If the per-byte option is slow but still fast enough, and dealing with the semantics is less faf, then people will go for that because the tiny time loss is worth the larger effort reduction. Of course this assumes the underlying system doesn't change, as with the “making local code to run as on-demand networked code” example higher in the thread which changes the relative performance characteristics of the two calling methods significantly.

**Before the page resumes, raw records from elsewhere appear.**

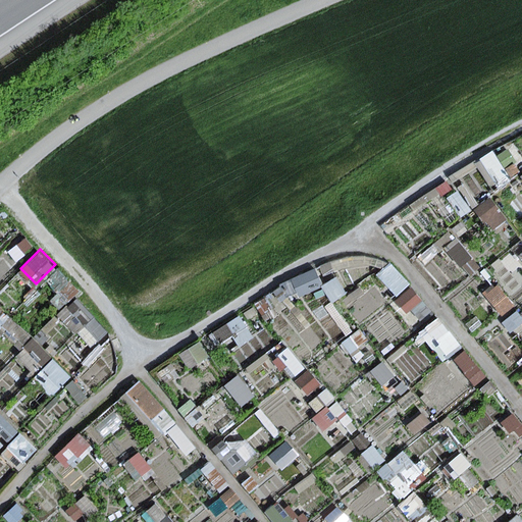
[(85,342),(104,334),(89,297),(70,304),(85,342)]
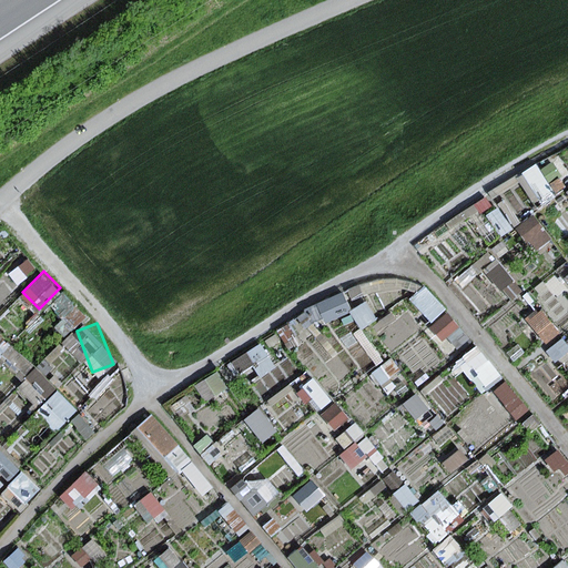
[(54,424),(77,409),(62,388),(40,402),(54,424)]
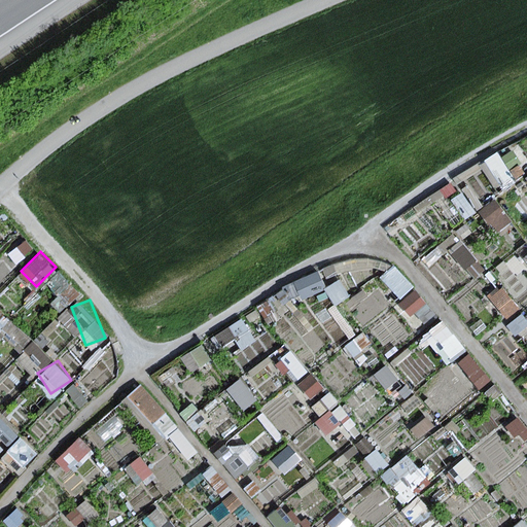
[(127,393),(182,460),(197,448),(142,381),(127,393)]
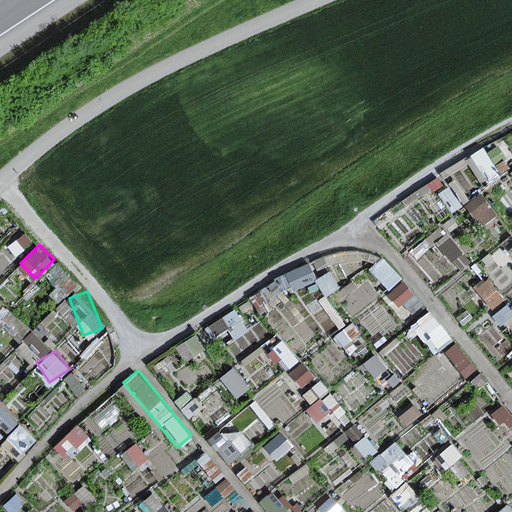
[(396,439),(373,458),(394,484),(417,465),(396,439)]
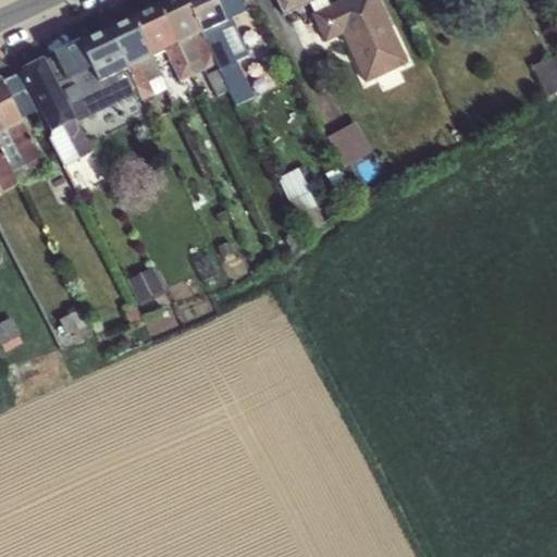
[(165,0),(157,4),(193,77),(203,72),(217,98),(229,93),(185,0),(165,0)]
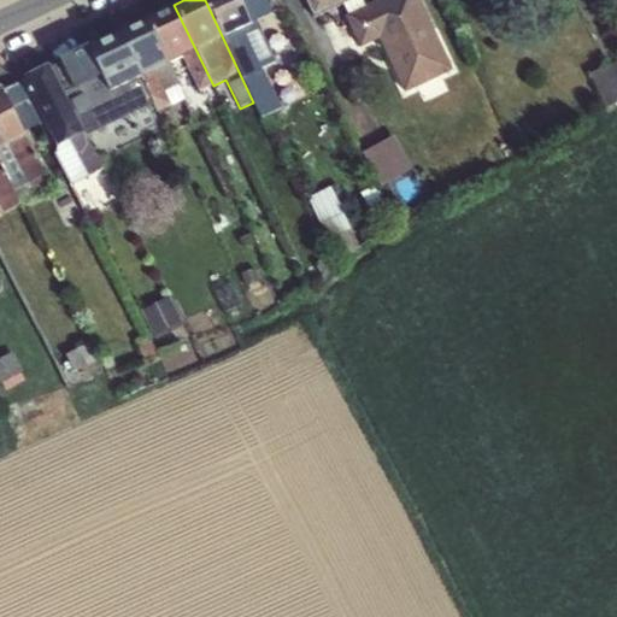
[(205,0),(253,103),(262,118),(281,109),(264,72),(277,64),(257,22),(268,17),(269,16),(260,0),(205,0)]
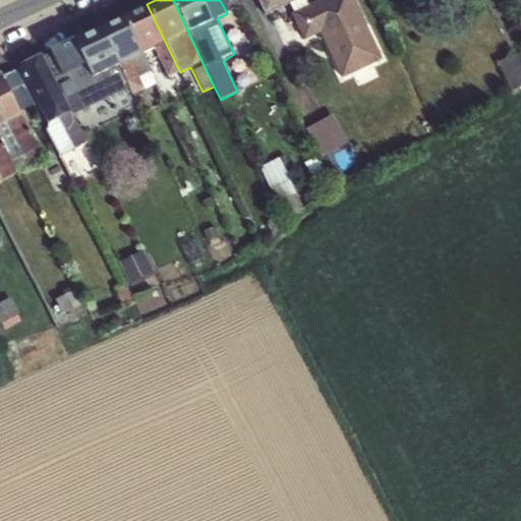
[(257,0),(266,16),(287,6),(304,42),(321,35),(342,80),(383,60),(354,0),(320,0),(308,6),(305,0),(257,0)]
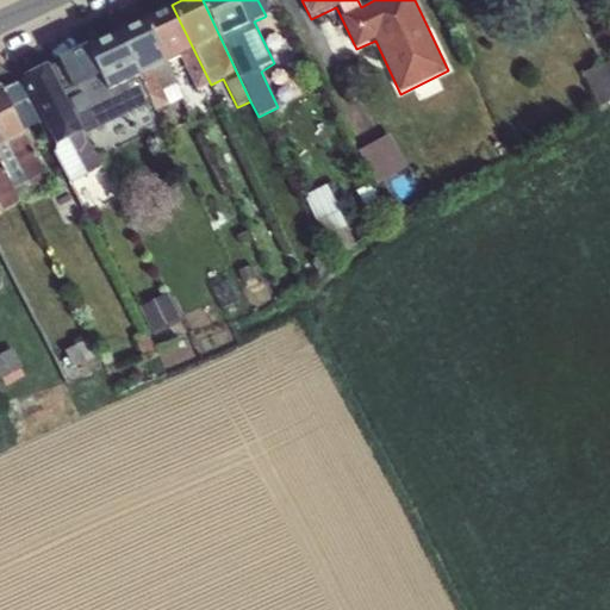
[(144,18),(169,64),(180,57),(195,91),(211,85),(172,5),(144,18)]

fread(data, 1, sizeof(buffer), f);
with the rationale that I'm interested in reading sizeof(buffer) individual bytes. The buffer size is incidental, not the size of the items I'm trying to read from the file; "read one item whose size is sizeof(buffer)" seems semantically wrong.Is this just the case of Windows having a bad stdlib fread implementation 15 years ago or is my thinking here actually wrong?
The C runtime authors did (presumably Microsoft, if it's MSVCRT).
He's hooking into ReadFile, a layer below the stdlib. By the time it reaches the hook, it's already split.
For example, I run TortoiseGit which has a caching feature which is supposed to make it faster at showing what to commit. Disabling it increases the number of items I can delete per second in my Windows Explorer from about 1000 to about 3000 while making not making TortoiseGit operations meaningfully slower (that I can tell).
This is a Dev Drive [0] on my machine, it would probably be slower on my C: drive which has full Windows Defender real time file scanning.
This is a great article on why it's so unreasonably slow to modify these archives: https://textslashplain.com/2021/06/02/leaky-abstractions/
But it doesn't seem to explain why it's so much slower at regular extraction.
That's because the OS does the same thing too. It's the right fix, when I implemented something similar, we implemented caching right away.
But in this case if the code was calling fread 65536 times in a loop and getting 64KiB each time it wouldn't be good either!
Sounds like the parent comment had to fix this with the internal cache thing to speed up the small freads. I think they meant the easy fix would have been swapping the args in the original / caller code.
Edit: mort96: So did you check the return value or not?
I really hope that was not the case and rather think incompetence or to deal with obscure legacy problems, but the gamer in me gets enraged at the thought someone would artificially increase loading times.
Which is the obvious reason you'd pass an element size of 1: you want to know how many bytes were read.